-------- READING TEXT --------
When it comes to your outdoor space, nothing can be quite as disheartening as watching your once-green lawn turn a crispy brown and die. But reviving a dead lawn isn’t as hard as you may think. If you’re a homeowner, follow this 7-step plan to turn your torrid turf back into a lovely lawn.
Is My Grass Dead or Dormant?
First, make sure your lawn is actually dead, not just dormant grass. Northern, cool-season grasses can go dormant in midsummer, particularly under drought conditions, going from a green color to brown grass. Even warm-season grasses will go dormant under high heat and low water conditions.
Closely inspect the crowns of your grass plants — the whitish area at the base of the plant, from which individual grass blades emerge. If the crowns are still alive, your lawn is likely just in a period of dormancy.
If the crowns are dried out and discolored, your grass is not going to get greener again, no matter what you do.
If you’ve determined that your lawn is dead, follow these steps to bring it back to life.
7 Steps to Reviving a Dead Lawn
Step 1: Prepare the Site
The first critical step in reviving your dead lawn is properly preparing the site.
- Choose a sunny, warm day without wind or rain.
- Spray a nonselective herbicide like glyphosate over areas of the lawn containing weeds or grass.
- Cover all areas of the vegetation with the herbicide and keep children and pets off the area until the product dries, which generally takes a couple of hours.
- Allow a week for the herbicide to completely kill the unwanted vegetation.
J. Bryan Unruh, Ph.D. professor and Associate Center Director, West Florida Research and Education Center of the University of Florida notes that site preparation is key: “Proper site preparation is critical to ensure long-term success with the new turf. [The first step is to] eliminate the existing weeds and old grass using a nonselective herbicide.”
Not a fan of herbicides? Not to worry. You can use a shovel (or a sod cutter for larger areas) to get rid of vegetation.
Step 2: Remove Excess Thatch
Thatch is a layer of decomposing plant materials that build up on the surface of the soil. A little is inevitable and good, but if it’s thicker than 1/2 inch, it’s got to go. Why?
- It restricts the movement of air, water, and nutrients.
- It restricts the development of roots.
--------
#### [EXERCISE INSTRUCTIONS]
(a) Reproduce the lawn-revival text from "When it comes" to "low water conditions.".
(b) Answer these questions from the lawn-revival text.
(i) What is the whitish area at the base of a grass plant, from which the blades emerge, called?
(ii) How long should the herbicide be given to completely kill the unwanted vegetation?
(iii) Above what thickness does thatch need to be removed?
The records are from a different source than the lawn-revival text.
-------- RECORD SET --------
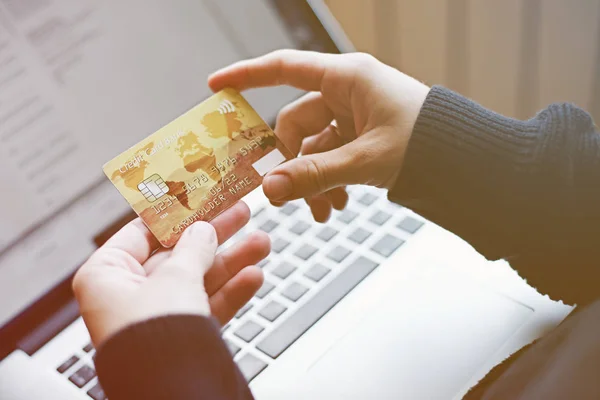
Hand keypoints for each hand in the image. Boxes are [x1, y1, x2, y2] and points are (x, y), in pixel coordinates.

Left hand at [73, 201, 267, 346]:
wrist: (172, 394)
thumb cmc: (153, 339)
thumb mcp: (176, 278)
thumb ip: (193, 248)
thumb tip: (204, 229)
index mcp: (107, 274)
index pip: (144, 231)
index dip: (178, 212)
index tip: (204, 195)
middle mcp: (128, 294)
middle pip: (178, 252)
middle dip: (215, 234)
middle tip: (241, 212)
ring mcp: (156, 316)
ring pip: (199, 278)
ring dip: (232, 261)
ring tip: (262, 242)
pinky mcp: (179, 335)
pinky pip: (206, 305)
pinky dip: (230, 292)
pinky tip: (254, 276)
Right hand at [209, 50, 429, 221]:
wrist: (469, 162)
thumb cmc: (429, 143)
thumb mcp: (367, 159)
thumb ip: (316, 175)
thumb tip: (271, 190)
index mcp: (348, 78)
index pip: (286, 68)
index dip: (247, 75)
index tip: (216, 87)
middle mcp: (348, 92)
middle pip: (296, 123)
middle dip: (291, 163)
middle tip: (287, 198)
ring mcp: (355, 115)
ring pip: (313, 147)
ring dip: (312, 181)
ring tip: (324, 213)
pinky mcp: (363, 136)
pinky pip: (332, 157)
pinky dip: (329, 181)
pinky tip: (338, 204)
--------
#### [LIST OF ANSWERS]
(a)
When it comes to your outdoor space, nothing can be quite as disheartening as watching your once-green lawn turn a crispy brown and die. But reviving a dead lawn isn’t as hard as you may think. If you’re a homeowner, follow this 7-step plan to turn your torrid turf back into a lovely lawn.
Is My Grass Dead or Dormant?
First, make sure your lawn is actually dead, not just dormant grass. Northern, cool-season grasses can go dormant in midsummer, particularly under drought conditions, going from a green color to brown grass. Even warm-season grasses will go dormant under high heat and low water conditions.

(b)
(i) The crown.
(ii) A week.
(iii) 1/2 inch.